PASAJE ▸
--

Otro efecto de esta gracia es que mi vida se está convirtiendo en un cruel martirio; y sólo encuentro consuelo al resignarme a vivir por amor de Jesús; aunque, ¡ay de mí!, padre mío, también en este consuelo la pena que siento en ciertos momentos es insoportable, porque el alma querría que la vida entera estuviera sembrada de cruces y de persecución.

Los mismos actos naturales, como serían el comer, el beber, el dormir son para mí muy penosos. El alma, en este estado, gime porque las horas transcurren muy lentas para ella. Al término de cada jornada, se siente como aligerada de un grave peso y muy aliviada; pero al momento vuelve a recaer en una profunda tristeza, al pensar que le quedan muchos días de destierro; y es precisamente en esos momentos cuando el alma quiere gritar: «¡Oh vida, qué cruel eres para mí!, ¡qué larga eres! ¡Oh vida, que ya no eres vida para mí sino tormento! ¡Oh muerte, no sé quién puede tenerte miedo, ya que por ti se nos abre la vida!».

--

DATOS DE ORIGEN ▸
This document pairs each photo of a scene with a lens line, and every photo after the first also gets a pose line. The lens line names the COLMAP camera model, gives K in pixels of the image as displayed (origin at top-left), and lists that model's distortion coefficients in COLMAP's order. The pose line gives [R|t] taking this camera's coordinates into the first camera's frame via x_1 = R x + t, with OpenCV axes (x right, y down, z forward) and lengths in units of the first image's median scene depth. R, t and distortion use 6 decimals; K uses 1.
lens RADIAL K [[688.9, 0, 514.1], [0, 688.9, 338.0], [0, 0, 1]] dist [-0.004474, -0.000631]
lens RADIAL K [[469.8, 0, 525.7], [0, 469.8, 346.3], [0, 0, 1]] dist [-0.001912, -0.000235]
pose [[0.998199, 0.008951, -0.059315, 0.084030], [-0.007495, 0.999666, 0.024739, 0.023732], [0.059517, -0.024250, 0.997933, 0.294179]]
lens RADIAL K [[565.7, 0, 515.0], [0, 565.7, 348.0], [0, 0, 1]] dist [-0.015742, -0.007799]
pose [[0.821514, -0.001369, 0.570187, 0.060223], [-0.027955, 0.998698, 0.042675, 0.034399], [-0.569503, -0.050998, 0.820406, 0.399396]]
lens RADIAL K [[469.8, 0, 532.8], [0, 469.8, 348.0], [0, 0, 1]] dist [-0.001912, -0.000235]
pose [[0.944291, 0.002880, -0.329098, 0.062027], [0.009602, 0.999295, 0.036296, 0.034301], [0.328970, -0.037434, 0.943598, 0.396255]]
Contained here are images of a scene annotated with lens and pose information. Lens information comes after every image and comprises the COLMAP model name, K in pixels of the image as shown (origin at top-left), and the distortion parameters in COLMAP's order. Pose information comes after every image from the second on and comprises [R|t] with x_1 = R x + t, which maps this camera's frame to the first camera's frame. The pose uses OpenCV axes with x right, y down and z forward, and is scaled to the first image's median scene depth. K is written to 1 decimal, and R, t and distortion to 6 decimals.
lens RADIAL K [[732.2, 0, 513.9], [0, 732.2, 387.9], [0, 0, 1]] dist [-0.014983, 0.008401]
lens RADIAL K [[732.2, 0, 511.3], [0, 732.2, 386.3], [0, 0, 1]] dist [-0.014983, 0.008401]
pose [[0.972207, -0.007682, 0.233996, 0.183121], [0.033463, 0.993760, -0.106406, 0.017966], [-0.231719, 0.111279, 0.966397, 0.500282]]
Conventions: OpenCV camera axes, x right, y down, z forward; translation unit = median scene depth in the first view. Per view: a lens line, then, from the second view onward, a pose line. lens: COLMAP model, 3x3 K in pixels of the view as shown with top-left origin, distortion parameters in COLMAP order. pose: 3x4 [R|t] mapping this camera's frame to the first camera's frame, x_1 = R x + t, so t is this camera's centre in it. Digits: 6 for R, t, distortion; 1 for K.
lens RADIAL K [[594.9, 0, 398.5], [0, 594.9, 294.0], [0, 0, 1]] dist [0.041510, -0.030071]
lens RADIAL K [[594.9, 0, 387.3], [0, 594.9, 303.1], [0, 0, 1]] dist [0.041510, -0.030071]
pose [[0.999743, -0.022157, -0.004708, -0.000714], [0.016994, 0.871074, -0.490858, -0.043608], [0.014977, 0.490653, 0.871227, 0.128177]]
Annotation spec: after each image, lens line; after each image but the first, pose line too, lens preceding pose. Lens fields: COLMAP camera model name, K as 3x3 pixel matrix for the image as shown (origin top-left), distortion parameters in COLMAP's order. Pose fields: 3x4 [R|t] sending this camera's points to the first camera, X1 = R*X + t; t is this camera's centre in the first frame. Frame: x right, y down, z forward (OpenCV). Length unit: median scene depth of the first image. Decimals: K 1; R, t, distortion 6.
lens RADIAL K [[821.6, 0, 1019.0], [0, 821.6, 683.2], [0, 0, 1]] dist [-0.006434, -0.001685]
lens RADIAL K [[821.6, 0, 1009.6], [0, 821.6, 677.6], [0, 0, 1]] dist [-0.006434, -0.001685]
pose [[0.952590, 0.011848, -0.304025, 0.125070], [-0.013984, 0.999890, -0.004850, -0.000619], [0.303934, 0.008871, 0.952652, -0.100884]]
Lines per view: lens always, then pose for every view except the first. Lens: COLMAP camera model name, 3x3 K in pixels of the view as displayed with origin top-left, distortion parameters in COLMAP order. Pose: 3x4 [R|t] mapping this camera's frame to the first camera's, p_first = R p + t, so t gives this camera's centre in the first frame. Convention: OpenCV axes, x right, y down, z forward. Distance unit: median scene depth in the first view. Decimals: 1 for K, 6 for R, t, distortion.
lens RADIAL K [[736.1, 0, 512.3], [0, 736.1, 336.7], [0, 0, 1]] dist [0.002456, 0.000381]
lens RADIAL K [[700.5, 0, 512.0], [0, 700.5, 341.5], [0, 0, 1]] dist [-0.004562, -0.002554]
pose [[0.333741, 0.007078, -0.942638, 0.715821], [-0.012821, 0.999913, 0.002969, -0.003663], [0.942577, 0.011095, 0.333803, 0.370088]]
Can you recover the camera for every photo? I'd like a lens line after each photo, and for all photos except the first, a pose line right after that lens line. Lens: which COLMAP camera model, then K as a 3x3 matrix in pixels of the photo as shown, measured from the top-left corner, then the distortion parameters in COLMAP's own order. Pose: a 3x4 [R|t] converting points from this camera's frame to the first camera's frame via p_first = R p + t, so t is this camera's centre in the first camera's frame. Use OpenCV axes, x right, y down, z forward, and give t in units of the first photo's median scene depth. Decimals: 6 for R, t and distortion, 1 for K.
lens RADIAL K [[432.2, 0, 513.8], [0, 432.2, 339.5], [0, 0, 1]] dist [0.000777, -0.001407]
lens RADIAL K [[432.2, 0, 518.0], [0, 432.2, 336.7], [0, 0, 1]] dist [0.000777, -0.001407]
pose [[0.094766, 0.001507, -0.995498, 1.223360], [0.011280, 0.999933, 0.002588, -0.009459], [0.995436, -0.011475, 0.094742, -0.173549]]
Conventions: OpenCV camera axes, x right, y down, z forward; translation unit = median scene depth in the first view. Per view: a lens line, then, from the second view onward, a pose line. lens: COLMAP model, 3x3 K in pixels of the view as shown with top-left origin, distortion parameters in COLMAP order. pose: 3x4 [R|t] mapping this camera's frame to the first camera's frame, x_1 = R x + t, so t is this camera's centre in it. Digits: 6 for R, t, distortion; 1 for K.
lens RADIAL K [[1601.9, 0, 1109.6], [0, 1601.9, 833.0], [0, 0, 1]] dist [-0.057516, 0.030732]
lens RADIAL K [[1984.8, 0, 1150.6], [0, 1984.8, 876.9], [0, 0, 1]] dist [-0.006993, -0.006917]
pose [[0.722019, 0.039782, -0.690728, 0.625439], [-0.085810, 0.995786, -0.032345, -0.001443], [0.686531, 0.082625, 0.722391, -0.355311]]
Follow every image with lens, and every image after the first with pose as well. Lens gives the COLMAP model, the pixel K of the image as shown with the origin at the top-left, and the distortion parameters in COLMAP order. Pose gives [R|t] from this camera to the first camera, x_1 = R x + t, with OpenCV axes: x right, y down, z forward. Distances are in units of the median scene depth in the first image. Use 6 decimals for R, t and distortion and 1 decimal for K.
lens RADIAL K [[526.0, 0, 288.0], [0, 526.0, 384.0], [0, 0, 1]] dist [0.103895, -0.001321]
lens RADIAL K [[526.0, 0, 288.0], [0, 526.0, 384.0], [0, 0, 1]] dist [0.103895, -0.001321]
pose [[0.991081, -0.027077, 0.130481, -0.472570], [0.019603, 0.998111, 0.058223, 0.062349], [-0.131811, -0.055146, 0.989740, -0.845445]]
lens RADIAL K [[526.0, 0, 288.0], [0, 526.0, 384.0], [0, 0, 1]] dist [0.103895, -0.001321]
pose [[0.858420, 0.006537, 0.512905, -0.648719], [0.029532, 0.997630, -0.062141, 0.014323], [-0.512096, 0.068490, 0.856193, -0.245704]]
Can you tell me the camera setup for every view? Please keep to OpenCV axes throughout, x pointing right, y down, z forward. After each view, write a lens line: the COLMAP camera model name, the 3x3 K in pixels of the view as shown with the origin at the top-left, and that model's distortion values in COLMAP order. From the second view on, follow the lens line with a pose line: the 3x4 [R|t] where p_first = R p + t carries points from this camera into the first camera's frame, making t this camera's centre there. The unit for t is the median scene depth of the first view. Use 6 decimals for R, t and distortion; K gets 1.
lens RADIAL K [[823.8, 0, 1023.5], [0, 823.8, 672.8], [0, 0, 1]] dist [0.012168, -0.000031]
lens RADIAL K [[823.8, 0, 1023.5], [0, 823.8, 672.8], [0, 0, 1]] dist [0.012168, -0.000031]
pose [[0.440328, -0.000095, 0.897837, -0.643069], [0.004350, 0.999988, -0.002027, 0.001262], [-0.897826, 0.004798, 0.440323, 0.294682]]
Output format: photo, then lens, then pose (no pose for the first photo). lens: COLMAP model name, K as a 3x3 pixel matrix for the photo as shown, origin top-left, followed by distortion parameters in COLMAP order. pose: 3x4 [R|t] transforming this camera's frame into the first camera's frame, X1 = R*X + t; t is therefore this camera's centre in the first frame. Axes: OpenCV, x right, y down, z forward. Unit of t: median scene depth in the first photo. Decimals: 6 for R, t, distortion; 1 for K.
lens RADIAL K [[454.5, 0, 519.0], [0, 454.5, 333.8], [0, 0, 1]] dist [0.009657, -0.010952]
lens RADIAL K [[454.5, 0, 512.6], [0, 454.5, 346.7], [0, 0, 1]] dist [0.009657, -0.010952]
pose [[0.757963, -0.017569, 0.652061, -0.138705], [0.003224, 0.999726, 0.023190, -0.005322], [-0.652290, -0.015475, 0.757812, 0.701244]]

--

PROBLEMA ▸
Continúa el pasaje sobre el alma que vive la vida como destierro, empezando justo después de su última oración.

RESULTADO DEL EJERCICIO ▸
Antes de que el Señor me favoreciera con esta gracia, el dolor de mis pecados, la pena que sentía al ver al Señor tan ofendido, la plenitud de los afectos que sentía por Dios no eran tan intensos como para hacerme salir de mí mismo y, a veces, pareciéndome insoportable este dolor, me llevaban a desahogarme con gritos agudísimos, sin poder contenerme. Pero después de esta gracia, el dolor se ha hecho aún más agudo, hasta parecerme que el corazón salta de un lado a otro.

Ahora me parece que comprendo cuán duro fue el martirio de nuestra queridísima Madre, cosa que antes no me había sido posible. ¡Oh, si los hombres pudieran comprender este martirio! ¿Quién lograra sufrir con nuestra tan querida corredentora? ¿Quién le negaría el bellísimo título de «reina de los mártires»?

(7 de julio de 1913, al P. Benedetto

da San Marco in Lamis, Ep. I, 381)

2 de marzo

Mi queridísimo padre, querría por un momento abrirle mi interior para hacerle ver la llaga que el dulcísimo Jesús ha abierto amorosamente en mi corazón. Este, por fin, ha encontrado un amante que se ha enamorado de él de tal forma que no sabe cómo intensificar ese amor.

A este amante usted ya lo conoce. Es un amante que no se enfada nunca con quien le ofende. Sin número es el número de sus misericordias, que mi corazón lleva consigo. Este corazón reconoce no tener absolutamente nada de que gloriarse ante él. Él me ha amado, ha querido preferirme a muchas criaturas.

Y cuando le pregunto qué he hecho para merecer tantos consuelos, él me sonríe y me va repitiendo que a tan gran intercesor nada se le niega. Como recompensa me pide sólo amor; pero, ¿no se lo debo por gratitud?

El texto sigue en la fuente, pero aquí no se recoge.